The climate of the industry runs in stark contrast to where things were almost a decade ago. Just as social media was getting its footing, Team Meat’s flagship game was shipping on Xbox Live Arcade. They weren’t necessarily in the throes of the toxic social media culture that has cropped up since late 2014. I asked Refenes how the community has reacted to the pared down control structure in Super Meat Boy Forever, which now only uses two buttons. Are there trolls in the Meat Boy community, too?

Well, yeah. But Refenes has no patience to deal with them.

“The internet troll has no way to express themselves,” Refenes ruffled. “They’re not creative people, they’re not generally pleasant people. The only outlet they have is trying to [push] their will or their frustration out on to others. So, their form of expression is tear something down.
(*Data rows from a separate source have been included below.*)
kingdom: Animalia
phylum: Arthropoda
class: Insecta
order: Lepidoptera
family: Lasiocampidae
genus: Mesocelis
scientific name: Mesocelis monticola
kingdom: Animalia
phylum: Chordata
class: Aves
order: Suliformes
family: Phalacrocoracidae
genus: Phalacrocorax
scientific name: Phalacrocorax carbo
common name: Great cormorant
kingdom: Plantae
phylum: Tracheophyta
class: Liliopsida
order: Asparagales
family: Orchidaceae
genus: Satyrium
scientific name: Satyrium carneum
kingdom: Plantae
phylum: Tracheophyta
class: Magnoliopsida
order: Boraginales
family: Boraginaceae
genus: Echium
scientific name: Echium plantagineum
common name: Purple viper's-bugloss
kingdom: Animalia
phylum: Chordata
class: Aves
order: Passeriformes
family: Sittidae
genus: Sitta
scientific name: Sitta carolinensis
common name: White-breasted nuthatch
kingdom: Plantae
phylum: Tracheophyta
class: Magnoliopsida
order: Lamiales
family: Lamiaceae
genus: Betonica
They’re not creators, they’re destroyers.”

Refenes was told that Team Meat ruined the game. “It’s a mobile game now,” they decried.

“No, it’s not a mobile game,” Refenes said, rolling his eyes. “It’s a two-button game, but if you haven’t played it, shut the fuck up.”

Super Meat Boy Forever is slated for a 2018 release on all major platforms, including mobile and Nintendo Switch. Refenes wouldn’t comment on whether or not the game would be delayed again to next year, instead saying simply, “It’ll be out when it’s out.”

While Rockstar may not have encouraged the 100-hour workweeks that some people forced themselves into during the development process for Red Dead Redemption 2, they certainly didn’t say no. But Refenes’ kind of attitude, putting the integrity of the project first and ensuring that crunch doesn’t destroy your creative team, is a refreshing perspective. It shouldn’t be, but it is.